Motoryzacja

Jak często palą się Tesle? Raport firmy nie spodoba się fanom spalinówek

Krzysztof Kurdyła
Jak często palą się Tesle? Raport firmy nie spodoba się fanom spalinówek
7

Tesla udostępniła coroczny raport ekologiczny dotyczący jej działalności, w którym znajdziemy sporą liczbę ciekawych danych na temat samochodów, fabryk i technologi. Jeśli ciekawi was na przykład, jak często te samochody stają w ogniu, to zapraszam do lektury.

11 razy mniej palna

Najczęściej cytowaną po portalach motoryzacyjnych informacją z tego raportu, są dane na temat ilości pożarów Tesli. Problem ten jest często podnoszony przez przeciwników samochodów BEV, jako jedna z ich największych wad. Tymczasem pożary samochodów elektrycznych wyposażonych w duże baterie są tyleż spektakularne, co... rzadkie. Jak podano w raporcie pożary Tesli wybuchały 11 razy rzadziej niż w przeciętna rynkowa. Jako wskaźnik przyjęto ilość pożarów w stosunku do przebytego dystansu. W przypadku pojazdów tej firmy, na miliard przejechanych kilometrów płonęło 5 samochodów, podczas gdy średnia amerykańska wynosi 53 sztuki.

Tesle dużo jeżdżą

Inną ciekawostką są statystyki przejeżdżanych przez Tesle kilometrów. Choć wiele osób wciąż twierdzi, że przez czasochłonne ładowanie te samochody są trudniejsze w intensywnym użytkowaniu, z danych Tesli wynika, że ich kierowcom specjalnie to nie przeszkadza. Rocznie amerykańscy właściciele tych elektryków pokonują przeciętnie o 2000 mil więcej od średniej krajowej. Jednocześnie całościowe koszty użytkowania, pomimo wyższej ceny początkowej, są niższe od większości samochodów segmentu premium.

Ślad węglowy Tesli

Oczywiście najważniejszą z punktu widzenia Tesli informacją są aktualne oceny śladu węglowego samochodów Tesli, na tle jego spalinowych konkurentów. Według firmy zasilany z sieci samochód elektryczny z baterią 70 MWh będzie odpowiedzialny przy obecnym miksie energetycznym za emisję 30 ton CO2, podczas gdy przeciętny pojazd benzynowy podobnej klasy „wydali” ponad 70 t.

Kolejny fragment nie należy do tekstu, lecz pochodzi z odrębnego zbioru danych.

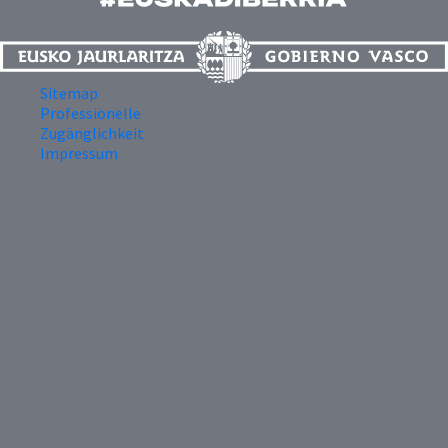
Sitemap
Professionelle
Zugänglichkeit
Impressum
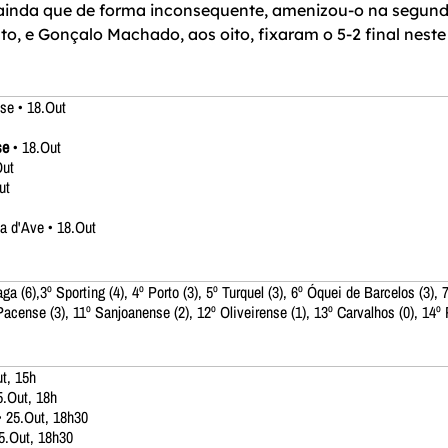
 ainda que de forma inconsequente, amenizou-o na segund
to, e Gonçalo Machado, aos oito, fixaram o 5-2 final neste
se • 18.Out
se
• 18.Out
Out
ut
a d'Ave • 18.Out
ga (6),3º Sporting (4), 4º Porto (3), 5º Turquel (3), 6º Óquei de Barcelos (3), 
Pacense (3), 11º Sanjoanense (2), 12º Oliveirense (1), 13º Carvalhos (0), 14º
ut, 15h
5.Out, 18h
• 25.Out, 18h30
25.Out, 18h30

To, czy wyliczenia tego typu są wiarygodne, zostawię wam do indywidualnej oceny. Wojna na „ślady węglowe” między elektrykami i samochodami spalinowymi toczy się od lat i nieprzekonanych zapewnienia Tesli i tak nie przekonają. Znacznie ciekawsze są jednak dane dotyczące bilansu energetycznego Tesli jako całości, pokazującego wyraźnie, że plan zakupu SolarCity nie był ze strony Muska żadnym wałkiem, ale sensownym planem na budowę prawdziwego ekosystemu.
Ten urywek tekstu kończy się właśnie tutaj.